Madame Poletti, s'agissant du repérage précoce, l'entretien pendant la grossesse doit être davantage centré sur le « repérage » car c'est le moment où l'on peut aider à construire le lien. Sinon, on risque d'aboutir au placement de l'enfant et à ces fameux aller et retour dommageables dont on a parlé tout à l'heure.

L'irrévocabilité de l'adoption simple pourrait constituer une solution pour bon nombre d'enfants pour lesquels la vie dans la famille d'origine n'est pas possible. L'adoption simple est insuffisamment utilisée dans notre pays en raison de sa révocabilité. Le texte initial de la proposition de loi proposait l'irrévocabilité de l'adoption simple, c'est-à-dire une stabilisation de l'adoption simple car actuellement n'importe quel membre de la famille de l'adopté peut demander la révocation de l'adoption simple. Cette situation est donc extrêmement précarisante tant pour l'adoptant que pour l'adopté. Je suis favorable au rétablissement de l'article 12.
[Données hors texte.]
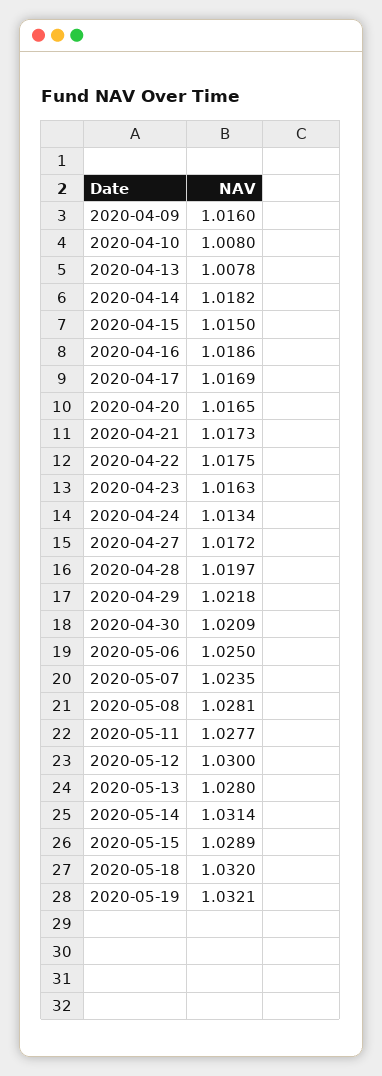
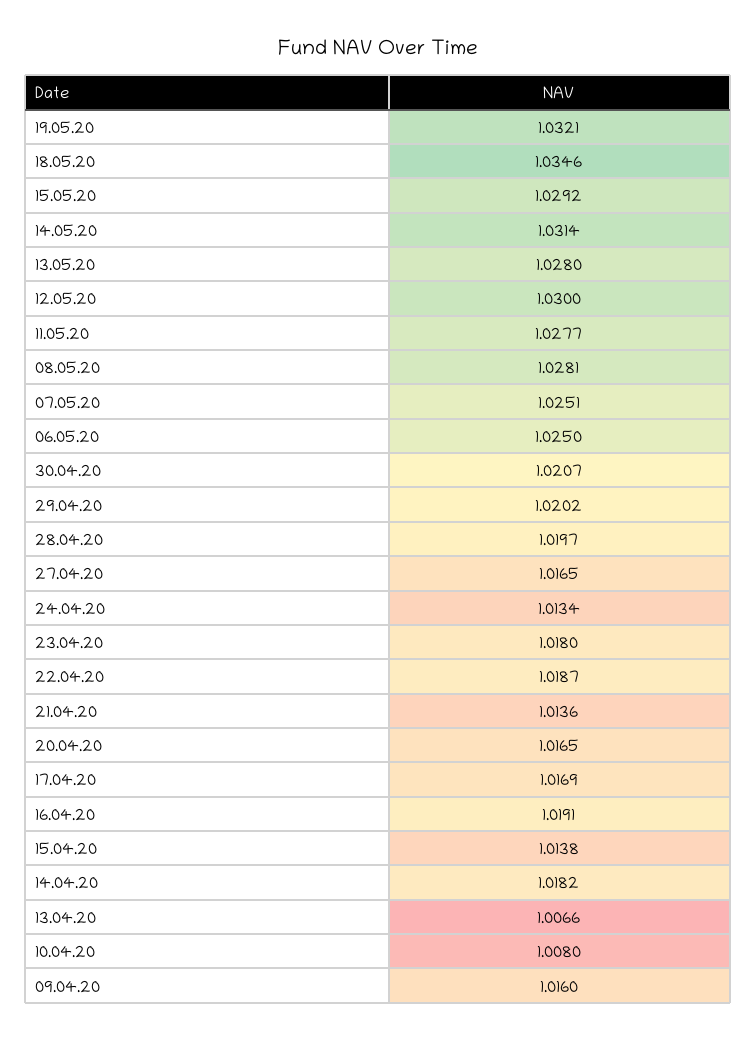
  {
    "2020-04-09": 1.016,
    "2020-04-10": 1.008,
-   "2020-04-13": 1.0078,
+   "2020-04-13": 1.0066,
    "2020-04-14": 1.0182,
-   "2020-04-15": 1.015,
+   "2020-04-15": 1.0138,
-   "2020-04-16": 1.0186,
+   "2020-04-16": 1.0191,
    "2020-04-17": 1.0169,
    "2020-04-20": 1.0165,
-   "2020-04-21": 1.0173,
+   "2020-04-21": 1.0136,
-   "2020-04-22": 1.0175,
+   "2020-04-22": 1.0187,
-   "2020-04-23": 1.0163,
+   "2020-04-23": 1.018,
    "2020-04-24": 1.0134,
-   "2020-04-27": 1.0172,
+   "2020-04-27": 1.0165,
    "2020-04-28": 1.0197,
-   "2020-04-29": 1.0218,
+   "2020-04-29": 1.0202,
-   "2020-04-30": 1.0209,
+   "2020-04-30": 1.0207,
    "2020-05-06": 1.025,
-   "2020-05-07": 1.0235,
+   "2020-05-07": 1.0251,
    "2020-05-08": 1.0281,
    "2020-05-11": 1.0277,
    "2020-05-12": 1.03,
    "2020-05-13": 1.028,
    "2020-05-14": 1.0314,
-   "2020-05-15": 1.0289,
+   "2020-05-15": 1.0292,
-   "2020-05-18": 1.032,
+   "2020-05-18": 1.0346,
    "2020-05-19": 1.0321
  }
S'agissant des jeunes majeurs, je suis en train de réfléchir à une ou deux propositions. Le code de la famille et de l'action sociale prévoit déjà que l'accompagnement va au-delà de dix-huit ans, c'est-à-dire à vingt et un ans. Toutefois, l'application de cet article est différente d'un département à l'autre car il n'est pas très directif. Or on ne peut pas le rendre totalement directif. Je vous proposerai des amendements qui prévoient que le jeune majeur soit suivi et qu'un travail soit fait avec lui avant la rupture. Je précise que certains conseils départementaux font des choses formidables en matière d'accompagnement des jeunes majeurs.

Les mineurs isolés étrangers relèvent, comme les autres mineurs, de l'aide sociale à l'enfance. Ce sont des mineurs. C'est d'ailleurs toute la noblesse de la loi française de les traiter d'abord comme des mineurs. Il existe des problèmes en ce qui concerne leur répartition sur l'ensemble du territoire. Je proposerai un amendement afin de donner une base légale à la circulaire Taubira et faire en sorte que les départements prennent leur part de manière équitable. Paris est l'une des villes les plus sollicitées sur la question des mineurs isolés étrangers.